Worldmark v. Wyndham Resort: an e-mail address is an "address"
In Worldmark, the Club v. Wyndham Resort Development Corporation (August 23, 2010), the Court of Appeal (Third Appellate District) reviewed a case arising under the Corporations Code after a member sought access to membership records of nonprofit mutual benefit corporation Worldmark. Worldmark is a California nonprofit mutual benefit corporation owned by its more than 260,000 members. It owns vacation time share resorts throughout North America. Wyndham is an Oregon corporation that manages the operations of Worldmark's resorts pursuant to a management agreement.
Who cares, you say? You do! Consider the facts. A Worldmark member invoked section 8330 to demand that Worldmark "make available" to its members a petition proposing amendments to the corporation's by-laws. When Worldmark refused, the member demanded a right to inspect and copy Worldmark's membership records, including the email addresses of its members, for the purpose of distributing the petition. Email is one of the methods that Worldmark uses to communicate with its members. When Worldmark denied the demand, it proposed the use of a third party mail house to send the petition as a “reasonable alternative” that achieved the purpose in the demand. The member petitioned and the Court denied the petition.
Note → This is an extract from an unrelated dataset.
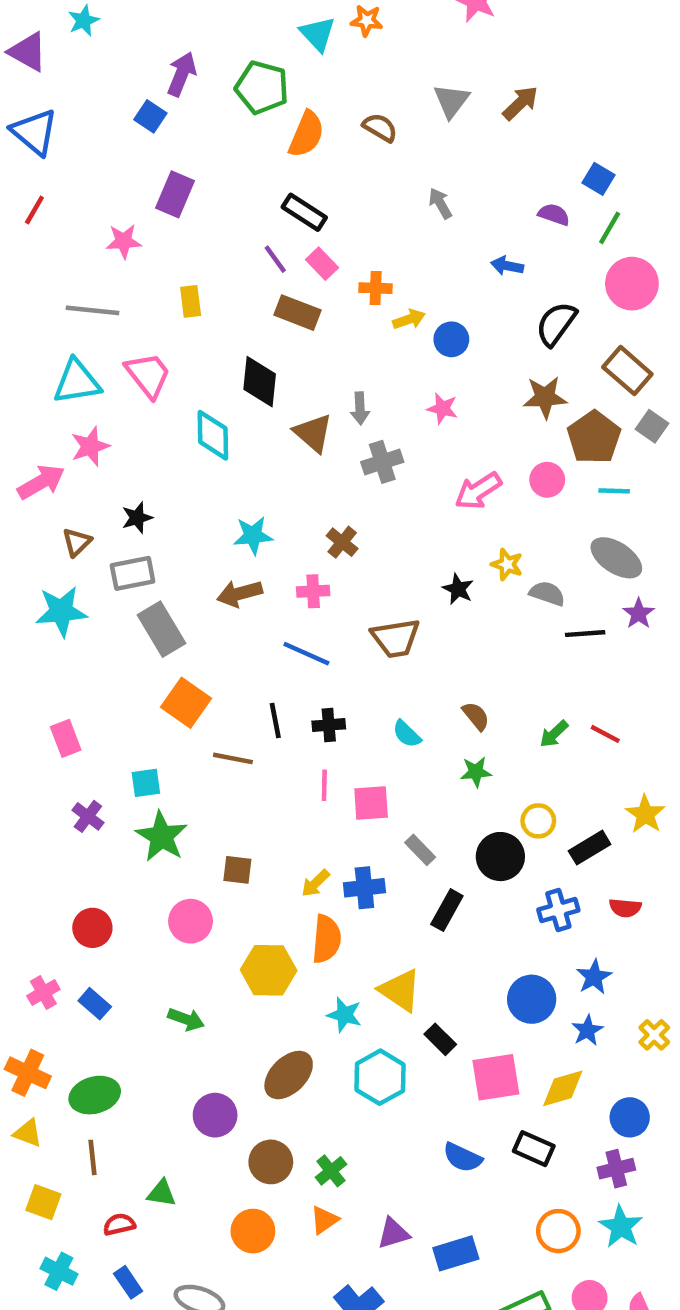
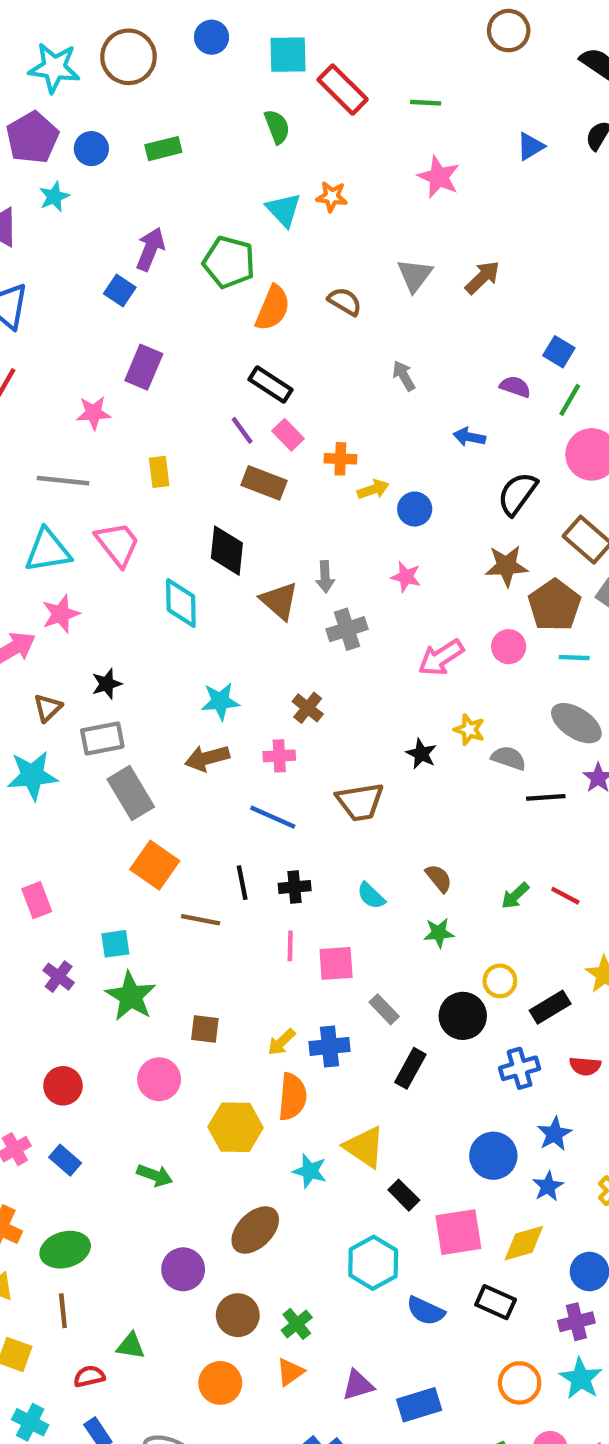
cyan hexagon: (380, 1077) -> (373, 1263), moved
Who cares, you say again? You do! Why? Because the trial court reversed, holding:
We shall conclude that the term "members'. . . addresses," in section 8330, subdivision (a) (1), which a corporation is required to disclose, is sufficiently broad to encompass email addresses in light of the section's purpose and in light of allied sections that allow a corporation to communicate with its members for the purpose of the corporation's business.
Slip op., at 3-4. Now you care. A court just said that an e-mail address is an "address." I know. This holding is limited to an interpretation of a provision in the Corporations Code. But this is where it starts - the recognition that e-mail is now as much a means of communication as a phone number or a physical address.
If you still don't care, I can't help you.